There were 58 Smilodon fossils in total, but it wasn’t clear how many individuals they came from.
Reynolds, a PhD candidate at the University of Toronto and the Royal Ontario Museum, took a closer look, and found among them two lower left jaws that obviously belonged to two different individuals.
They contained a full set of adult teeth that showed little signs of wear, suggesting the animals, while nearly fully grown, were adolescents about two years old — roughly equivalent to human teenagers.
Tooth feature suggests fossils were related
And both those individuals had an unusual feature — an extra premolar that is found in only five per cent of sabre-toothed cat jaws.
Because it’s so rare and the presence of an extra tooth is known to be genetic in other animals such as humans, and because the animals were of similar size and found together, the researchers proposed that the two individuals were from the same litter of cubs.
“The coolest thing is that we have evidence that we have siblings,” Reynolds said. “It’s very, very, very rare that you find evidence of two fossils being related.” And most of those cases, she said, involve eggs or newborns.
Animals were likely social, not solitary
Most of the other Smilodon bones found with the two cubs looked the right size to come from the same animals, except for one ulna — a forearm bone — that was larger and came from a mature adult.
The researchers suggested that this was probably the cubs’ mother, as modern cats are generally cared for by their mothers.
She noted that when modern tigers are this close to being fully grown, they’ve already gone out and established their own territories.
If these cubs were still with their mother, that would imply that sabre-toothed cats were more like lions — social animals that stay with their parents for longer than solitary tigers.
Though commonly referred to as the sabre-toothed tiger, Smilodon is not actually closely related to modern-day big cats like tigers and lions.
Reynolds noted that other studies suggest that Smilodon’s huge, iconic sabre-like canines, used for hunting, took about two years to grow in.
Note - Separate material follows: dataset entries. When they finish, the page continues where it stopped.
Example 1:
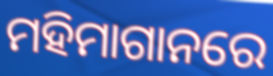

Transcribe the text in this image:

ମହିମାଗାନରେ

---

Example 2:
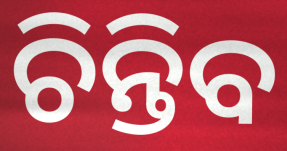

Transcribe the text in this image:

ଚିନ୍ତିବ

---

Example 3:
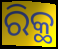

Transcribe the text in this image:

ରିକ୍ଥ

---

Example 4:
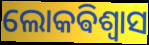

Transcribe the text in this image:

ଲୋକଵିଶ୍ଵାସ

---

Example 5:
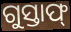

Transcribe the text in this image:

ଗୁସ୍ତାଫ୍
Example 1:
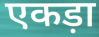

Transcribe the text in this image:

एकड़ा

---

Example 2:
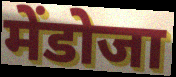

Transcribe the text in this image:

The juveniles may have relied on their family group until those had fully developed, she said.
“We will never be able to go out and see a sabre-toothed cat in the wild,” she said. But, based on interpretation of fossil evidence, she said, “it’s pretty remarkable to think what we can tell about animals that have been gone for thousands of years.”
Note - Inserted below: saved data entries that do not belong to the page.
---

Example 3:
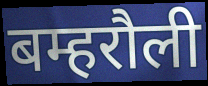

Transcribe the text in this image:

बम्हरौली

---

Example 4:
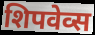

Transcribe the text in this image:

शिपवेव्स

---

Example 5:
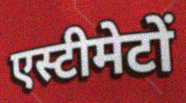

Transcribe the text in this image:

एस्टीमेटों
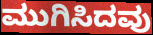
ಮುಗಿಸಿದವು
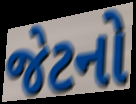
જેટનો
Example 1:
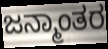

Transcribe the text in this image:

ಜನ್ಮಾಂತರ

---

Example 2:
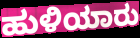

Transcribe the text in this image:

More study needed to verify assumptions
Larisa DeSantis, a paleontologist who has studied sabretooth cats but was not involved in the study, said the paper is “thought provoking and raises several interesting hypotheses regarding the sociality of [sabre-toothed] cats.”
But DeSantis, an associate professor of biological sciences and earth and environmental sciences at Vanderbilt University in Nashville, Tenn., said the paper’s conclusions rely on a lot of assumptions about the relatedness of the individuals that haven’t been verified with techniques like DNA analysis or even radiocarbon dating to confirm they all died at the same time.
“It would seem logical that saber-tooth cats would also [like lions] have an extended period of parental care; however, this is difficult to test with fossils,” she said in an email.
“Further study of these specimens may help bring additional clarity to the social behaviour of sabertooth cats.”
Reynolds said radiocarbon dating is tricky for fossils found at sites like Coralito, which is saturated in tar, and the likelihood of getting DNA out of fossils from this kind of environment is also low. But she said both techniques would be interesting to try.
Margaret Lewis, a paleontologist who studies the evolution of meat-eating mammals and was also not involved in the research, said researchers’ hypothesis that the cats were related and the conclusions drawn from that are all possible.
“How probable it is, it’s hard to say because it’s one thing built on another,” said Lewis, a professor at Stockton University in Galloway County, N.J. However, she said the ideas about how sabre-toothed cats grew will be interesting to test in future studies.